Weakened hospital finances
The pandemic showed, as never before, the financial vulnerability of many hospitals to sudden cost increases and revenue disruptions as a result of the pandemic. Between 2017 and 2019, median hospital operating margins in the US were between -1% and -2%. In 2020, the median operating margin dropped to -5.4%. In 2021, the median margin “improved” to -1.5%, but the 2021 average margin remained at a dismal -11.7%.
Even in normal times, average hospital expenses increase by about 5% per year, while revenues only increase 3%. The pandemic accentuated the hospital revenue/expense imbalance, e.g., by reducing hospitals’ revenues from elective treatments, while driving up costs.
One of the reasons for hospitals’ worsening margins is rising labor costs. To help mitigate critical staffing challenges, hospitals have been forced to make more extensive use of expensive contract labor in a variety of positions to ensure patient care and overall hospital operations are not compromised.
As hospitals seek ways to get their costs under control, the use of telehospitalists in place of bedside hospitalists is worth considering: telehospitalists are paid an average of 30% less than bedside hospitalists, and their use can yield other operating efficiencies and revenue opportunities.

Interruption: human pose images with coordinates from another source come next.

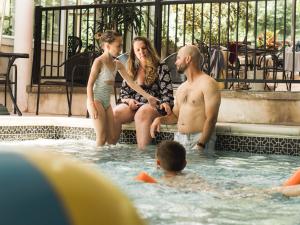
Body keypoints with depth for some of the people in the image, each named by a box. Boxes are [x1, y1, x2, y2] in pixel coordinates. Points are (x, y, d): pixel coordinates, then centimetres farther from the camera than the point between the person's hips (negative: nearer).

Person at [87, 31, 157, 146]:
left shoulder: (117, 64, 9)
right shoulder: (99, 62, -11)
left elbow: (131, 83, 9)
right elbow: (90, 84, -12)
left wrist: (147, 96, 3)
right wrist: (92, 106, -19)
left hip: (107, 102, 7)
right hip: (96, 100, -7)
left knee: (111, 137, 5)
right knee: (102, 137, -9)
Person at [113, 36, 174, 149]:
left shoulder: (161, 68, 10)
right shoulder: (131, 70, 20)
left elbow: (167, 92, 3)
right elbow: (123, 93, 18)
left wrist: (165, 103, -19)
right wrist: (129, 100, -5)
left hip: (154, 106, -3)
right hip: (134, 105, 3)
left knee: (142, 113, -40)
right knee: (114, 113, -29)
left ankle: (142, 151, -42)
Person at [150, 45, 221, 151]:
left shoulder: (207, 84, -6)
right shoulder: (181, 87, 19)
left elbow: (211, 119, -13)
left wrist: (200, 145, -22)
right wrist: (160, 119, 5)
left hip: (200, 139, -6)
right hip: (179, 138, 6)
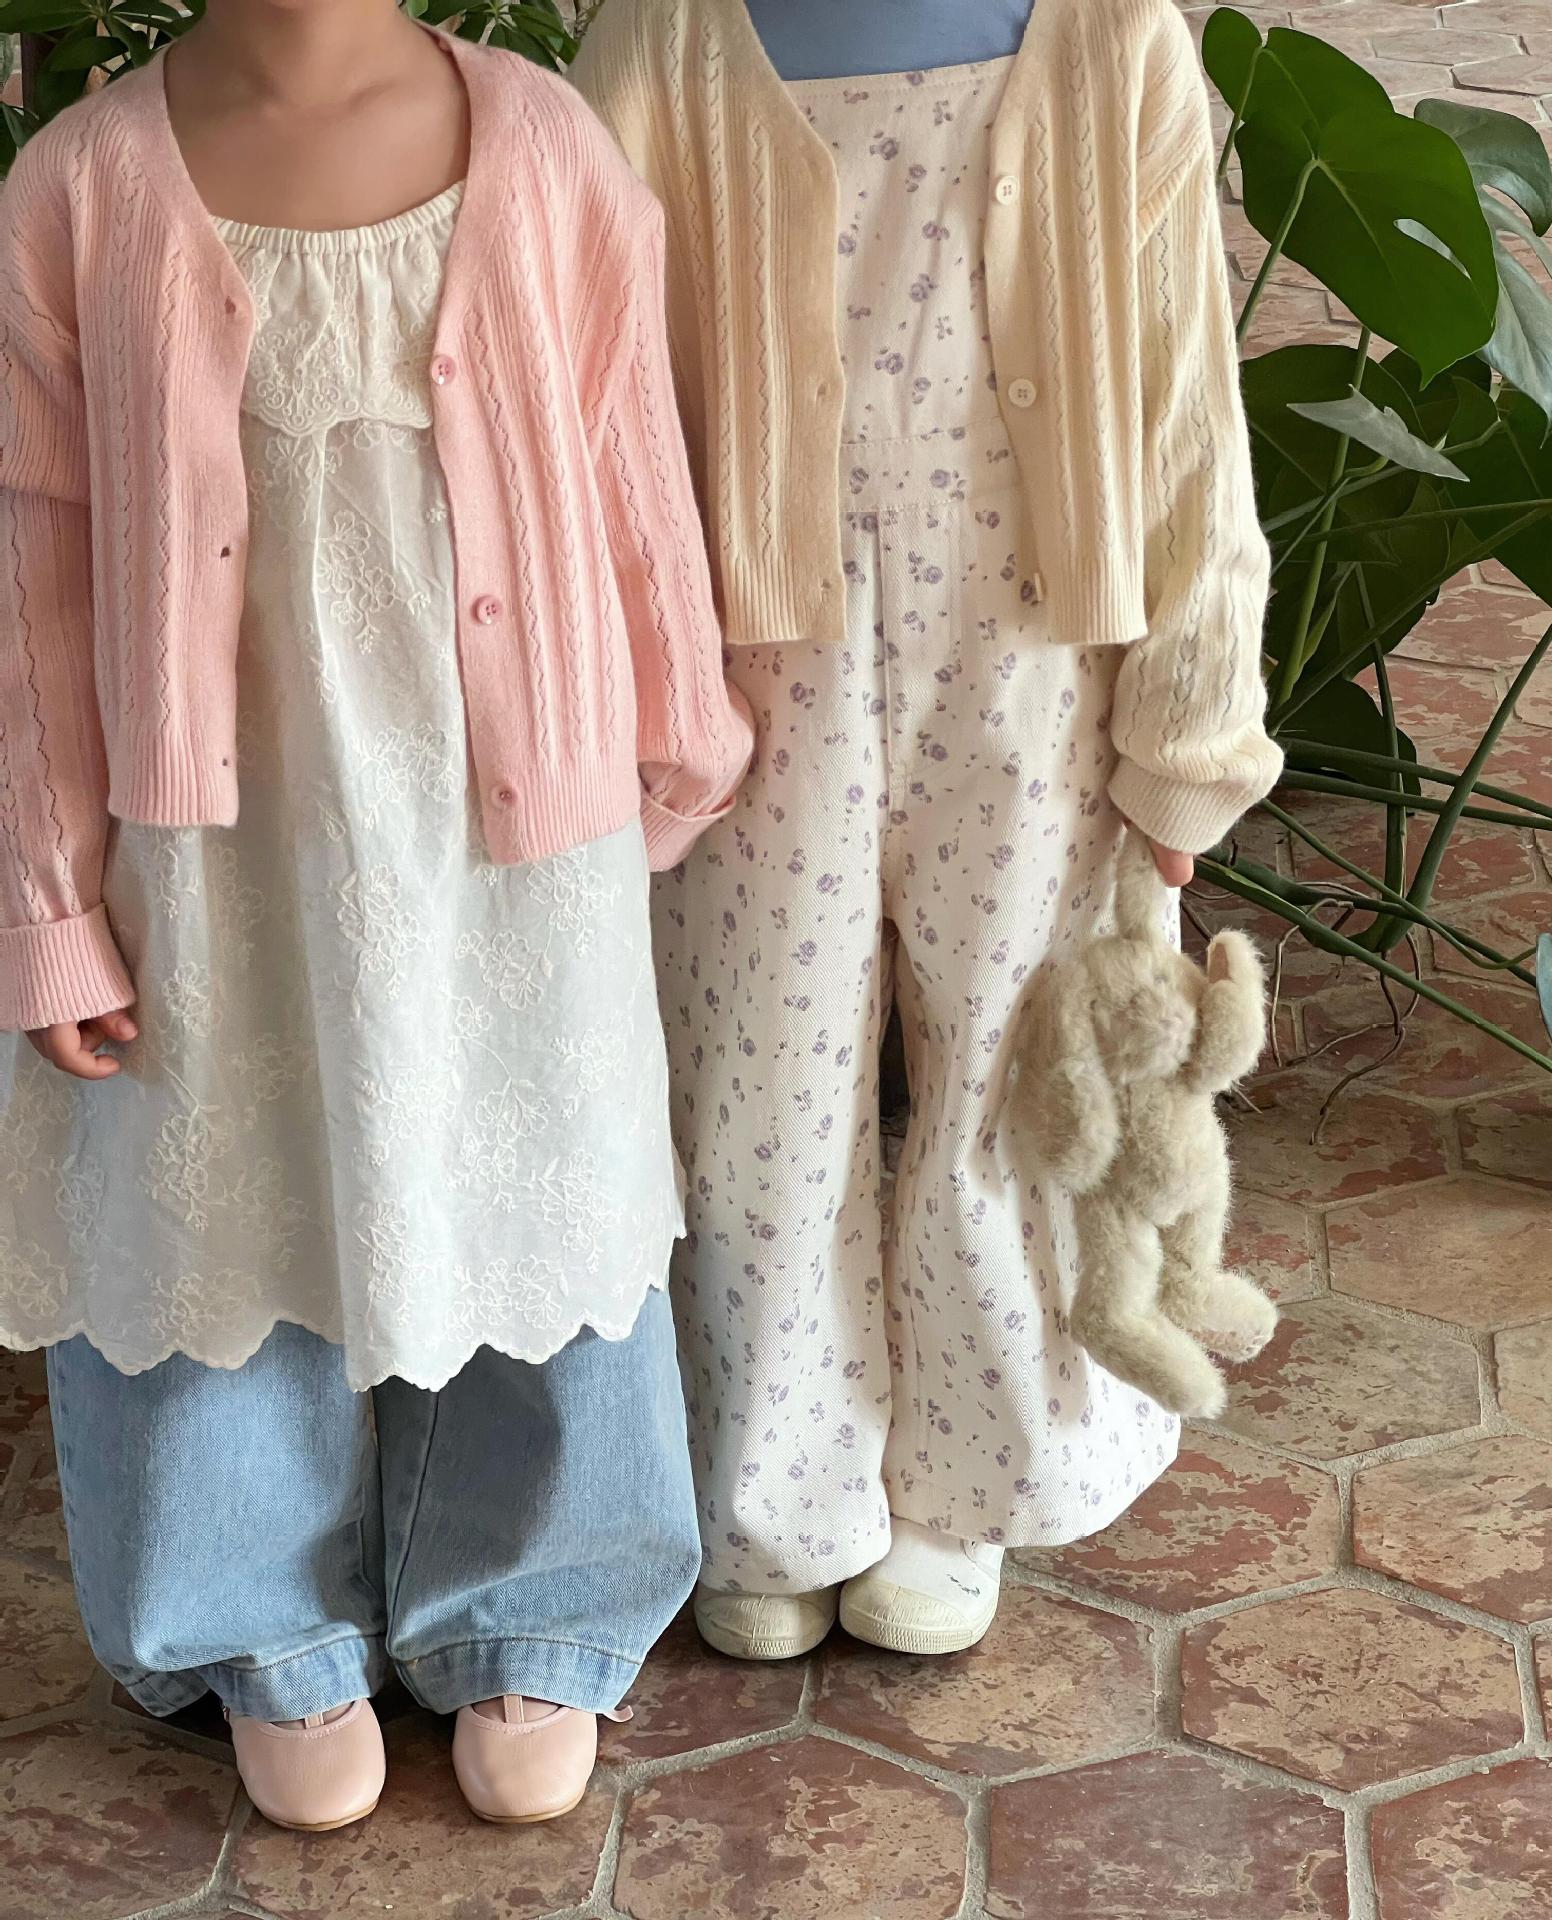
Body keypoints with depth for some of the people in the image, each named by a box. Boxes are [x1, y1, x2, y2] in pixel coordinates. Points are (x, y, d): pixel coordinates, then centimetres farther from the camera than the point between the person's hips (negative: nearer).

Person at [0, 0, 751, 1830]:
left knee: (518, 1204, 16)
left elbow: (631, 479, 1)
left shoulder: (544, 148, -8)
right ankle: (284, 1639, 41)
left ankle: (524, 1627, 41)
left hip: (506, 830, 1)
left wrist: (681, 754, 10)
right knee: (233, 1220, 16)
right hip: (223, 845, 0)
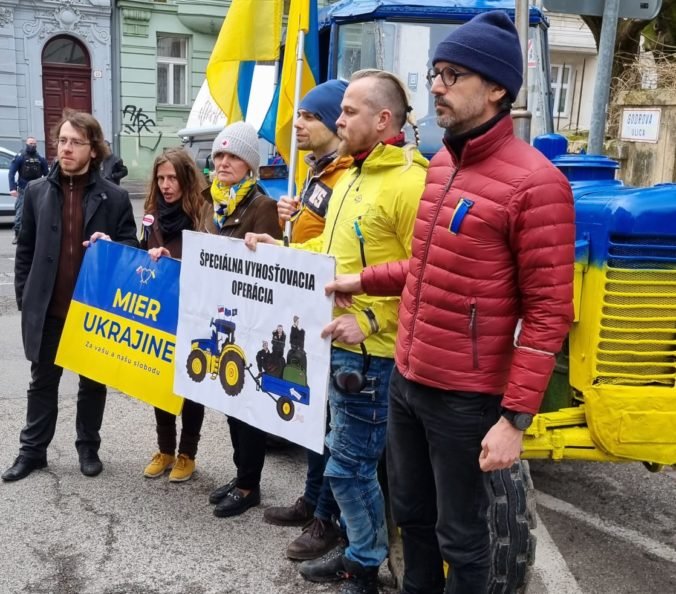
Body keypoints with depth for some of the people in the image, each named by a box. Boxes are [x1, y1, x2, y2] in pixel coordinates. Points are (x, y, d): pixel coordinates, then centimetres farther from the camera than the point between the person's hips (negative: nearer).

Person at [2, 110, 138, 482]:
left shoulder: (114, 198, -4)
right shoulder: (37, 192, 2)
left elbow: (132, 251, 0)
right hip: (47, 309, 2)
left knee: (93, 383, 13)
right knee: (42, 382, 14)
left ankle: (88, 448, 29)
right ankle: (32, 450, 29)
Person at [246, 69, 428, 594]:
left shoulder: (409, 181, -18)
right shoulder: (351, 177, 14)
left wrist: (371, 321, -26)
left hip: (371, 351, -9)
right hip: (337, 341, 9)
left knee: (348, 464, 1)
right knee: (352, 457, 19)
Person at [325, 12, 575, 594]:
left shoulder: (534, 182, -18)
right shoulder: (441, 163, 8)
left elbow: (548, 313, -18)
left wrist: (515, 417, -20)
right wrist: (364, 280, 14)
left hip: (465, 398, -8)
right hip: (405, 380, 8)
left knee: (459, 533, 12)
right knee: (411, 512, 24)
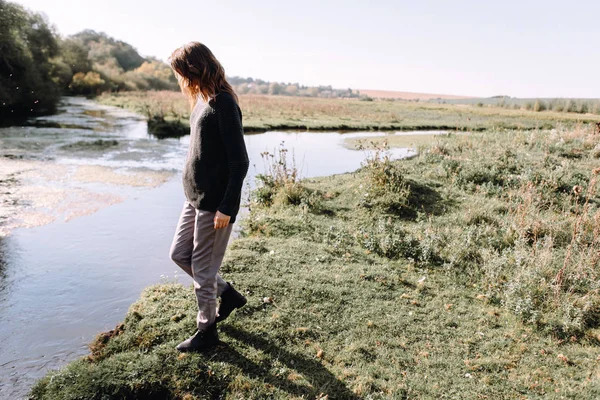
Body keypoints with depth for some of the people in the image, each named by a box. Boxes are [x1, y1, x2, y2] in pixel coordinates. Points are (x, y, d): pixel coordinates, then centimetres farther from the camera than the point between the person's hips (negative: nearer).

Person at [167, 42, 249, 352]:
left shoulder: (223, 104, -18)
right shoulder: (201, 101, 10)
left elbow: (239, 162, -20)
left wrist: (227, 208, -20)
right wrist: (193, 190, 19)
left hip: (215, 203, -10)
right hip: (195, 196, 10)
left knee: (203, 268, 3)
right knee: (179, 253, 18)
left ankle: (206, 331, 24)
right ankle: (227, 293, 34)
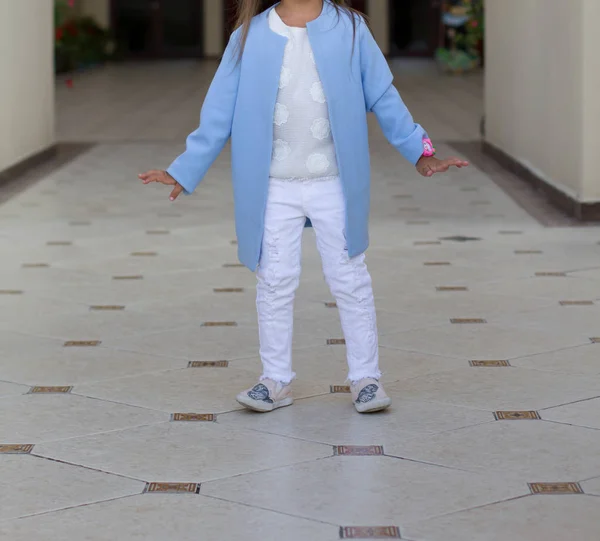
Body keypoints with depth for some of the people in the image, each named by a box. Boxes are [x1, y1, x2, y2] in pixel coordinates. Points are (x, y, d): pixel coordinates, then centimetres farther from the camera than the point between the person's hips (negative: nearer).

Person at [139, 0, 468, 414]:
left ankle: (366, 376, 17)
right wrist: (185, 171, -2)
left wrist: (420, 152, 0)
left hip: (335, 184, -1)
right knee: (276, 282, 8)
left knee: (350, 279, 7)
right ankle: (277, 379, 20)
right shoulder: (250, 37, -3)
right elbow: (220, 112, 0)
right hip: (274, 189, 1)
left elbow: (383, 97, 2)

Together with other cost savings and efficiencies, telehospitalists can help to tip the balance between some hospitals remaining open or closing.
The long-term outlook
As the pandemic winds down and hospitals move toward a new post-pandemic “normal”, they have the opportunity to put the emergency measures taken during the pandemic into permanent daily practice, adapting them as necessary to provide a more evolved healthcare delivery model and a more resilient hospital system. The successful deployment of telehospitalists during the pandemic provides a powerful illustration of the impact that they can have in increasing hospitals’ long-term resilience.